Buena’ dia’, whistled the man through his gapped teeth and ratty moustache. He had a bottle of aguardiente ensconced in his dirty jacket tied on with bailer twine, and took advantage of the first available space to nestle his head into the bristly seat cover. I studied his face. A face you could climb up; its crags and boulders mimicking the Andes; rising in the surrounding pueblos. His left eye was a pastiche of the lake at Cotopaxi – minus the perpetual rainbow thrown into the sky.
Darkness seeped in from the edges turning the sky black and the cityscape into a grid of LEDs framing faster moving lights with the erratic motion of phosphorescence. The surrounding hills disappeared; surrendering the landscape to the imagination and changing the narrative of the city. Quito was a place of secrets. A means to an end. Eagerly, I awaited my chance to escape it.
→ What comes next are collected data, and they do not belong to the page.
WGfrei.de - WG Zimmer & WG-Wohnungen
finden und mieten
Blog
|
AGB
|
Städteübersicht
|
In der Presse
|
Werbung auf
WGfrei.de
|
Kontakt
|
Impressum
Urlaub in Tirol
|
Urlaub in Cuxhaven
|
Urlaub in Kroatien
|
I arrived on Isla San Cristòbal having flown through clouds piled on top of each other like mashed potato sculptures. If you’ve never sculpted mashed potato; give it a try. If you mash sweet potato or other root vegetables you can make a variety of colours with which to sculpt. The peaks of Cotopaxi and Chimborazo – Ecuador’s two tallest volcanoes – interrupted the windless skyline. All the way from Quito to Guayaquil the clouds made shadow pictures across the hills, which rippled like oceanic clefts and hid Andean stories in the belching belly of the earth. The pacific rolled beneath; a slave of inertia; unfazed by the moon. It buried these volcanic archipelagos under a trampoline of white clouds through which I caught glimpses of randomly placed lumps of rock and thousands of outlines of sea creatures.
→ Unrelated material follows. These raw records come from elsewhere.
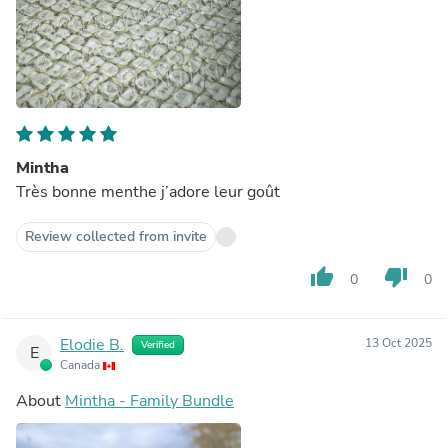
Mintha
Très bonne menthe j’adore leur goût
Review collected from invite
thumb_up
thumb_down
0
0
Elodie B.
13 Oct 2025
Verified
E
Canada
About
Mintha - Family Bundle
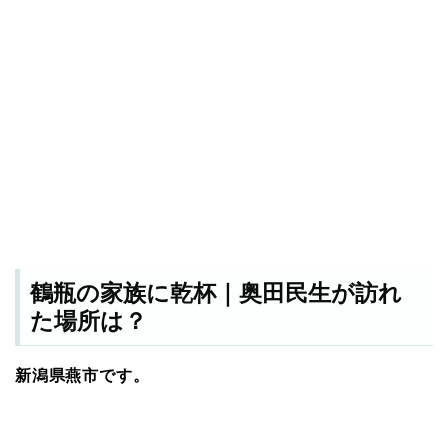
鶴瓶の家族に乾杯｜奥田民生が訪れ
た場所は？
新潟県燕市です。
This was no tropical island. The cutthroat heat seared the coastline image to my retina; its surface as rugged and windswept as the shore I’d left in Falmouth. Its plant life as ragged and withered as an acrimonious break-up. In the highlands where the sugar cane provides sweet relief from the dusty sun by day; the dawn rolls in across the sky; a divine set change as morning breaks and night’s onomatopoeic chorus fades to hoof and horn. I hear his voice on the Southern wind and his face is carved in the lava tunnels which expose time’s secrets and assure me the world will be okay.
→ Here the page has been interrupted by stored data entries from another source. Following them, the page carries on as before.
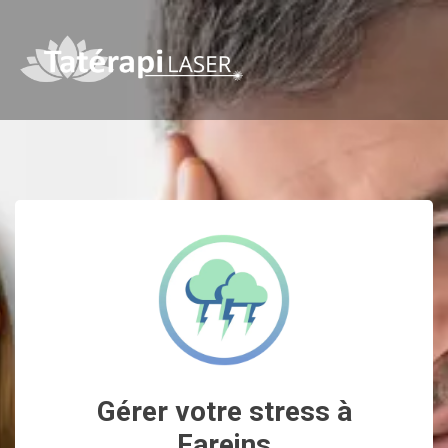
Gérer votre stress à
Fareins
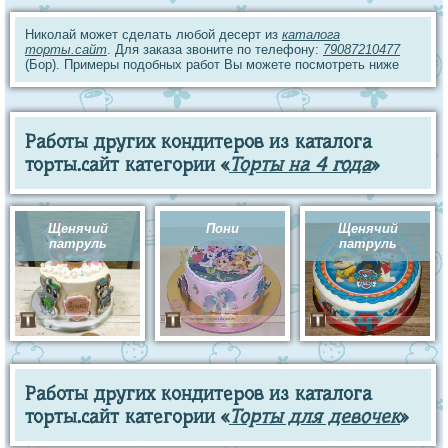
Николай может сделать любой десерт из
каталога
торты.сайт
. Для заказа звоните по телефону:
79087210477
(Бор). Примеры подобных работ Вы можете посмотреть ниже
Работы других кондитеров из каталога
торты.сайт категории «
Торты на 4 года
»
Щенячий
Пони
Щенячий
патруль
патруль
Работы других кондитеров из каталога
торты.сайт категории «
Торты для девочек
»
I’d read Dillard and listened to Corgan. I’d seen Attenborough and studied Darwin. To me this was the origin of the species. Where it all began. Where things were going to come full circle. To make that circle complete I’d armed myself with a quest: to bring a twenty-first century electro opera to where its first seeds were cracked by those finches with parrot-like beaks. Children walk around mimicking this action, by pressing the tips of the thumb and forefinger together so the fingernails make a seed picker. The finches changed the way people viewed the world and I needed something to change the way I did.